**WHAT TO DO:** All entries below are to be reproduced exactly.
*** Opening TASK INPUT ***
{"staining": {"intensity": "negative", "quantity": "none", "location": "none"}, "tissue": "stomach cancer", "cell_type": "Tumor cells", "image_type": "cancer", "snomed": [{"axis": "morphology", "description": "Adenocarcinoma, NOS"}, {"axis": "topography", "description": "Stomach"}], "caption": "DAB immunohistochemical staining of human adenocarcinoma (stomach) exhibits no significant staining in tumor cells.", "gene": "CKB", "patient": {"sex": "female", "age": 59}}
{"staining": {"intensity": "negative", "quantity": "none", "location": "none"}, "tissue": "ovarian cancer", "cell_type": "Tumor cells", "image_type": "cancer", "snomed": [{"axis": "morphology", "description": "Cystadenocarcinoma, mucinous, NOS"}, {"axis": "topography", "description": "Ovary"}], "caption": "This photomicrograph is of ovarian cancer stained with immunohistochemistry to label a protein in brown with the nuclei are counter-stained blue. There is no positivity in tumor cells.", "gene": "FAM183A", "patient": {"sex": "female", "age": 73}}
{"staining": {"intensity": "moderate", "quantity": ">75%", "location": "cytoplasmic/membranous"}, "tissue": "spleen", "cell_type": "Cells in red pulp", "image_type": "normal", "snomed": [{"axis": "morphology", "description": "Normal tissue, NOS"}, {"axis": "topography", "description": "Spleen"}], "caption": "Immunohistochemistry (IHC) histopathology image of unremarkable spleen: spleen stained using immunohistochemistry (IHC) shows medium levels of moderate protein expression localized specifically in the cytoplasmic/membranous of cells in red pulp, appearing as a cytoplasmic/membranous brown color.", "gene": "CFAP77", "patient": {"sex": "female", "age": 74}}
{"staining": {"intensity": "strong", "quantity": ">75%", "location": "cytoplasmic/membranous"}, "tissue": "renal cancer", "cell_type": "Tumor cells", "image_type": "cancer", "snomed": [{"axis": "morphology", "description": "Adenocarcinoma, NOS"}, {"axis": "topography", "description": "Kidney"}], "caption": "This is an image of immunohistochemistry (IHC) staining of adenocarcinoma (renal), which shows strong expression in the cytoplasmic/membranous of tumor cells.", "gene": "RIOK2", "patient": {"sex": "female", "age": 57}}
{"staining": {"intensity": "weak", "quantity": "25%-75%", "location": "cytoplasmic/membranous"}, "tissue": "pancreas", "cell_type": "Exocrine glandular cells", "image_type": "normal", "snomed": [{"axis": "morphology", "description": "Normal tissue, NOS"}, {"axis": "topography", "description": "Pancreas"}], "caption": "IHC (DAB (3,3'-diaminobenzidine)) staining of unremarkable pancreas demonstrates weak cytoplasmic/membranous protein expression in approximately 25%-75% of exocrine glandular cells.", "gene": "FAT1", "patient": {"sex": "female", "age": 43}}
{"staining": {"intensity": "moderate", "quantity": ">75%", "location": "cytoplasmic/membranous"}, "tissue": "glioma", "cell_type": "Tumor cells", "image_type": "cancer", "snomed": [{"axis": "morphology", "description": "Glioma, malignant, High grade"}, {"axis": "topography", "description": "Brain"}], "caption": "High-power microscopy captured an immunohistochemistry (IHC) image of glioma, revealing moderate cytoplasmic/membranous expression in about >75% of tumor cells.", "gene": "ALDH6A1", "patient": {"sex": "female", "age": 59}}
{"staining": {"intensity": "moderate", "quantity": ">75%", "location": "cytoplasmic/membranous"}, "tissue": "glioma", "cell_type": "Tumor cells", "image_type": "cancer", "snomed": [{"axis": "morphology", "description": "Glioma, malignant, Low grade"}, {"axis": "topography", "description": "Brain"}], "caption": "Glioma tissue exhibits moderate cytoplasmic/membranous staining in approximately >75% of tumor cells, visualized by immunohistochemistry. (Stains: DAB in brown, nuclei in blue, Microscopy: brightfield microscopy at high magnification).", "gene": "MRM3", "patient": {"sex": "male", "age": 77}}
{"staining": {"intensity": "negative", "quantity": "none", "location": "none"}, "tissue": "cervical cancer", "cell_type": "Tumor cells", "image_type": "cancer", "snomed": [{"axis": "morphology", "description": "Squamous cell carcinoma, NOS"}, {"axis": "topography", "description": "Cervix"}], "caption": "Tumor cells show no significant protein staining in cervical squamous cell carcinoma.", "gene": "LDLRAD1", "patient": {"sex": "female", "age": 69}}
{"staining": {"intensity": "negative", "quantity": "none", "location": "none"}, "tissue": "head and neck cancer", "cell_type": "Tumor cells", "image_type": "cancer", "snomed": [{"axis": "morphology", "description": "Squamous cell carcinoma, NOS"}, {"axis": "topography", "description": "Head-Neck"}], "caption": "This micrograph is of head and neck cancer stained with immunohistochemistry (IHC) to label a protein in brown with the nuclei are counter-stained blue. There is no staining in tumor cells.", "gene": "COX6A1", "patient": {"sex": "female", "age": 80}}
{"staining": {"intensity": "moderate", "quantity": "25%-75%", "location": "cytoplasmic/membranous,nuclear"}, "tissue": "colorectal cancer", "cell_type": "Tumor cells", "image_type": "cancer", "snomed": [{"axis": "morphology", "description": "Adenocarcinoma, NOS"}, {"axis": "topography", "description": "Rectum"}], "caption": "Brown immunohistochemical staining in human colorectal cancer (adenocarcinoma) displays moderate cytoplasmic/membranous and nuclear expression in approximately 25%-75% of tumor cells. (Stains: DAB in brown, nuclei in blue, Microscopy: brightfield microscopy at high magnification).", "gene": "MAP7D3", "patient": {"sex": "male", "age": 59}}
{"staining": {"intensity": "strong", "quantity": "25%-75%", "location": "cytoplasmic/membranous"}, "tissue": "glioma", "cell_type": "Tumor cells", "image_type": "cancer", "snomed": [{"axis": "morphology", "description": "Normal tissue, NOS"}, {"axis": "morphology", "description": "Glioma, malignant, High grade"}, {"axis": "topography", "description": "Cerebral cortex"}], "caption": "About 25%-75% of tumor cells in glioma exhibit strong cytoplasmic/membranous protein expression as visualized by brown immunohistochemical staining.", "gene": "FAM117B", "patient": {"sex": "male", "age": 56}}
*** Closing TASK INPUT ***
**TASK OUTPUT:**
{"staining": {"intensity": "negative", "quantity": "none", "location": "none"}, "tissue": "stomach cancer", "cell_type": "Tumor cells", "image_type": "cancer", "snomed": [{"axis": "morphology", "description": "Adenocarcinoma, NOS"}, {"axis": "topography", "description": "Stomach"}], "caption": "DAB immunohistochemical staining of human adenocarcinoma (stomach) exhibits no significant staining in tumor cells.", "gene": "CKB", "patient": {"sex": "female", "age": 59}}
{"staining": {"intensity": "negative", "quantity": "none", "location": "none"}, "tissue": "ovarian cancer", "cell_type": "Tumor cells", "image_type": "cancer", "snomed": [{"axis": "morphology", "description": "Cystadenocarcinoma, mucinous, NOS"}, {"axis": "topography", "description": "Ovary"}], "caption": "This photomicrograph is of ovarian cancer stained with immunohistochemistry to label a protein in brown with the nuclei are counter-stained blue. There is no positivity in tumor cells.", "gene": "FAM183A", "patient": {"sex": "female", "age": 73}}
{"staining": {"intensity": "moderate", "quantity": ">75%", "location": "cytoplasmic/membranous"}, "tissue": "spleen", "cell_type": "Cells in red pulp", "image_type": "normal", "snomed": [{"axis": "morphology", "description": "Normal tissue, NOS"}, {"axis": "topography", "description": "Spleen"}], "caption": "Immunohistochemistry (IHC) histopathology image of unremarkable spleen: spleen stained using immunohistochemistry (IHC) shows medium levels of moderate protein expression localized specifically in the cytoplasmic/membranous of cells in red pulp, appearing as a cytoplasmic/membranous brown color.", "gene": "CFAP77", "patient": {"sex": "female", "age": 74}}
{"staining": {"intensity": "strong", "quantity": ">75%", "location": "cytoplasmic/membranous"}, "tissue": "renal cancer", "cell_type": "Tumor cells", "image_type": "cancer", "snomed": [{"axis": "morphology", "description": "Adenocarcinoma, NOS"}, {"axis": "topography", "description": "Kidney"}], "caption": "This is an image of immunohistochemistry (IHC) staining of adenocarcinoma (renal), which shows strong expression in the cytoplasmic/membranous of tumor cells.", "gene": "RIOK2", "patient": {"sex": "female", "age": 57}}
{"staining": {"intensity": "weak", "quantity": "25%-75%", "location": "cytoplasmic/membranous"}, "tissue": "pancreas", "cell_type": "Exocrine glandular cells", "image_type": "normal", "snomed": [{"axis": "morphology", "description": "Normal tissue, NOS"}, {"axis": "topography", "description": "Pancreas"}], "caption": "IHC (DAB (3,3'-diaminobenzidine)) staining of unremarkable pancreas demonstrates weak cytoplasmic/membranous protein expression in approximately 25%-75% of exocrine glandular cells.", "gene": "FAT1", "patient": {"sex": "female", "age": 43}}
{"staining": {"intensity": "moderate", "quantity": ">75%", "location": "cytoplasmic/membranous"}, "tissue": "glioma", "cell_type": "Tumor cells", "image_type": "cancer", "snomed": [{"axis": "morphology", "description": "Glioma, malignant, High grade"}, {"axis": "topography", "description": "Brain"}], "caption": "High-power microscopy captured an immunohistochemistry (IHC) image of glioma, revealing moderate cytoplasmic/membranous expression in about >75% of tumor cells.", "gene": "ALDH6A1", "patient": {"sex": "female", "age": 59}}
{"staining": {"intensity": "moderate", "quantity": ">75%", "location": "cytoplasmic/membranous"}, "tissue": "glioma", "cell_type": "Tumor cells", "image_type": "cancer", "snomed": [{"axis": "morphology", "description": "Glioma, malignant, Low grade"}, {"axis": "topography", "description": "Brain"}], "caption": "Glioma tissue exhibits moderate cytoplasmic/membranous staining in approximately >75% of tumor cells, visualized by immunohistochemistry. (Stains: DAB in brown, nuclei in blue, Microscopy: brightfield microscopy at high magnification).", "gene": "MRM3", "patient": {"sex": "male", "age": 77}}
{"staining": {"intensity": "negative", "quantity": "none", "location": "none"}, "tissue": "cervical cancer", "cell_type": "Tumor cells", "image_type": "cancer", "snomed": [{"axis": "morphology", "description": "Squamous cell carcinoma, NOS"}, {"axis": "topography", "description": "Cervix"}], "caption": "Tumor cells show no significant protein staining in cervical squamous cell carcinoma.", "gene": "LDLRAD1", "patient": {"sex": "female", "age": 69}}
{"staining": {"intensity": "negative", "quantity": "none", "location": "none"}, "tissue": "head and neck cancer", "cell_type": "Tumor cells", "image_type": "cancer", "snomed": [{"axis": "morphology", "description": "Squamous cell carcinoma, NOS"}, {"axis": "topography", "description": "Head-Neck"}], "caption": "This micrograph is of head and neck cancer stained with immunohistochemistry (IHC) to label a protein in brown with the nuclei are counter-stained blue. There is no staining in tumor cells.", "gene": "COX6A1", "patient": {"sex": "female", "age": 80}}
{"staining": {"intensity": "moderate", "quantity": "25%-75%", "location": "cytoplasmic/membranous,nuclear"}, "tissue": "colorectal cancer", "cell_type": "Tumor cells", "image_type": "cancer", "snomed": [{"axis": "morphology", "description": "Adenocarcinoma, NOS"}, {"axis": "topography", "description": "Rectum"}], "caption": "Brown immunohistochemical staining in human colorectal cancer (adenocarcinoma) displays moderate cytoplasmic/membranous and nuclear expression in approximately 25%-75% of tumor cells. (Stains: DAB in brown, nuclei in blue, Microscopy: brightfield microscopy at high magnification).", "gene": "MAP7D3", "patient": {"sex": "male", "age": 59}}
{"staining": {"intensity": "strong", "quantity": "25%-75%", "location": "cytoplasmic/membranous"}, "tissue": "glioma", "cell_type": "Tumor cells", "image_type": "cancer", "snomed": [{"axis": "morphology", "description": "Normal tissue, NOS"}, {"axis": "morphology", "description": "Glioma, malignant, High grade"}, {"axis": "topography", "description": "Cerebral cortex"}], "caption": "About 25%-75% of tumor cells in glioma exhibit strong cytoplasmic/membranous protein expression as visualized by brown immunohistochemical staining.", "gene": "FAM117B", "patient": {"sex": "male", "age": 56}}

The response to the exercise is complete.